> Document text
┄┄┄┄┄┄┄┄┄┄

Polynesia must, therefore, have been occupied during the Palæolithic and Neolithic periods of the world's history. From that time down to the Spanish era all communication with the surrounding nations was completely cut off, and the Polynesians were allowed to sleep the sleep of centuries and to work out their own destiny in the midst of their tragic isolation. As the evolution of the race progressed, there was gradually developed a rude system of tribal government, administered by acknowledged chieftains, who claimed and obtained unquestioned obedience. So, too, victory or defeat became gradually the chief factor in determining the home of each tribe. These tribal boundaries were, however, by no means arbitrary lines of exclusion, and, in fact, there were frequent visits of friendship between the different sections of the race. These voyages necessarily led to a wide knowledge of the Southern seas and their archipelagos, and often contributed surprising results. While the sea-captains navigated their canoes with wonderful accuracy, unaided as they were by chart or compass, their vessels were not always under absolute control, and in stress of sudden storm, or influenced by some unexpected current, they were frequently carried far out of their intended course.

┄┄┄┄┄┄┄┄┄┄

[Records from a data collection]
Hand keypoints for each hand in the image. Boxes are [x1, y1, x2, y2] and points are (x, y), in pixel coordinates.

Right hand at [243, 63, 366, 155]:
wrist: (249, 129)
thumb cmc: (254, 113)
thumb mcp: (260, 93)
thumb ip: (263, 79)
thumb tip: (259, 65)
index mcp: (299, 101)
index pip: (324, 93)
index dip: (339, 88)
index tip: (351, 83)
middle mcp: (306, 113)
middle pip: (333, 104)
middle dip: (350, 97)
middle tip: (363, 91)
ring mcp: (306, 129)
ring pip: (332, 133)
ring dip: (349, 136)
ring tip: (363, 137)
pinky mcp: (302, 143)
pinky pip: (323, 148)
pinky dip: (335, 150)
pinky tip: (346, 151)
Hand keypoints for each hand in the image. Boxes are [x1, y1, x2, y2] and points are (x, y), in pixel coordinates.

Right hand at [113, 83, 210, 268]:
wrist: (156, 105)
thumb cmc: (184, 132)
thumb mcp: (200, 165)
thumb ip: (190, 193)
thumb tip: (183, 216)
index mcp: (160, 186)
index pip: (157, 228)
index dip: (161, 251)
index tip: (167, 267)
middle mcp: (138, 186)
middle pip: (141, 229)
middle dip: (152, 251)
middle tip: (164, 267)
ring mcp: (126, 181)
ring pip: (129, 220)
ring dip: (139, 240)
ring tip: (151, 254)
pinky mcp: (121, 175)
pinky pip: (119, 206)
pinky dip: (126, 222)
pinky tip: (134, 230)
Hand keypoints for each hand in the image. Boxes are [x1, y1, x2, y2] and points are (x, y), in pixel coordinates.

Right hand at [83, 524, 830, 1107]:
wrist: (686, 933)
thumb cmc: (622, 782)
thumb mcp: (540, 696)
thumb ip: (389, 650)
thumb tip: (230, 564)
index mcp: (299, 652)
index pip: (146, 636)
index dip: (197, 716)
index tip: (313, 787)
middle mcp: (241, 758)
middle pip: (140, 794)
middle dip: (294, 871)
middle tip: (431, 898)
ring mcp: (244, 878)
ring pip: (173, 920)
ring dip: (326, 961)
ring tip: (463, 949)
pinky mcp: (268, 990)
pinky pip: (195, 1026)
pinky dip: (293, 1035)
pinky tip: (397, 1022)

┄┄┄┄┄┄┄┄┄┄

In the passage on Polynesia, what gradually became the chief factor in determining the home of each tribe?

Victory or defeat.